There are two major histories have been written about St Kilda which make multiple references to the Junction. These are John Butler Cooper’s The History of St Kilda Volumes 1 & 2 From Its First Settlement To A City: 1840 to 1930 and Anne Longmire’s The History of St Kilda: Volume 3 The Show Goes On: 1930 to July 1983. These works are major references for the Junction’s history as they draw upon multiple original sources.

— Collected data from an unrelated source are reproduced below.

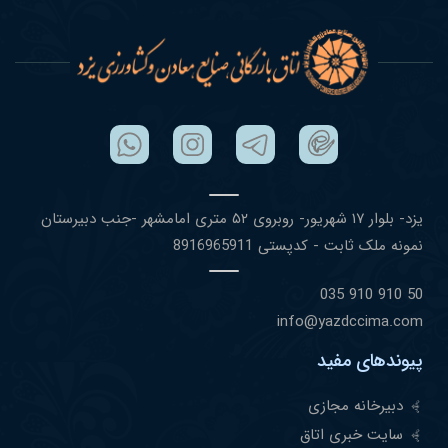
یزد- بلوار ١٧ شهریور- روبروی ۵٢ متری امامشهر -جنب دبیرستان
نمونه ملک ثابت - کدپستی 8916965911
50 910 910 035
info@yazdccima.com
پیوندهای مفید
دبیرخانه مجازی
سایت خبری اتاق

Cooper’s work was commissioned by the St Kilda City Council and is largely a history of St Kilda through the prism of the Council. It has a great amount of detail but limited wider analysis of the social, political, economic or cultural implications. It does however, provide some interesting references concerning the development and changes to St Kilda Junction between 1840 and 1930. Anne Longmire’s work also commissioned by the St Kilda City Council shows the hand of the modern professional historian as she discusses many issues concerning the changing nature of St Kilda.

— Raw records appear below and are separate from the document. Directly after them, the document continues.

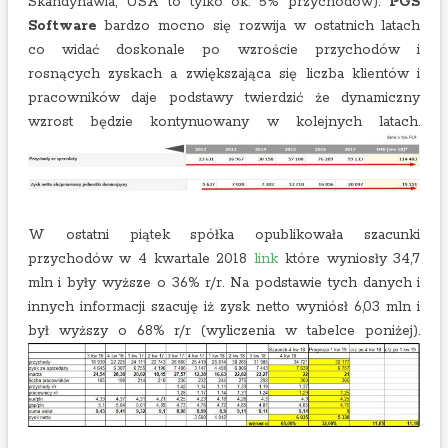
Skandynawia, USA to tylko ok. 5% przychodów).
PGS
Software
bardzo mocno się rozwija w ostatnich latach
co widać doskonale po wzroście przychodów i
rosnących zyskach a zwiększająca się liczba klientów i
pracowników daje podstawy twierdzić że dynamiczny
wzrost będzie kontynuowany w kolejnych latach.
W ostatni piątek spółka opublikowała szacunki
przychodów w 4 kwartale 2018
link
które wyniosły 34,7
mln i były wyższe o 36% r/r. Na podstawie tych danych i
innych informacji szacuję iż zysk netto wyniósł 6,03 mln i
był wyższy o 68% r/r (wyliczenia w tabelce poniżej).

Longmire’s references to St Kilda Junction are in a broader socio-economic and cultural context and provide some discussion of the redevelopment of the Junction during the late 1960s and early 1970s. Newspaper articles (e.g. The Age and The Argus) have been used in this history because they highlight contemporary issues and provide valuable insight into people’s experience of the Junction at different periods of its life. Government publications and reports such as Melbourne Metropolitan Planning Commission Reports of 1925 and 1954 and have been utilised for there illustration of associated management and development issues. Other sources that provide insight into broader social, political and economic forces that have impacted on the Junction have also been employed. These included Graeme Davison’s Car Wars: How the car won our hearts and conquered our cities and Graeme Turnbull’s, The development and retention of Melbourne’s trams and the influence of Sir Robert Risson.

These sources have been used in this history to identify some of the Junction's major historical themes and form the basis of this brief summary.

Footnotes

  1. 'Signs of Change at St Kilda', The Age, Tuesday May 13, 1986, p.2.
  2. S. W. LittleJohn and K. A. Foss, Theories of Human Communication, 9th ed., Belmont, 2007, p.2.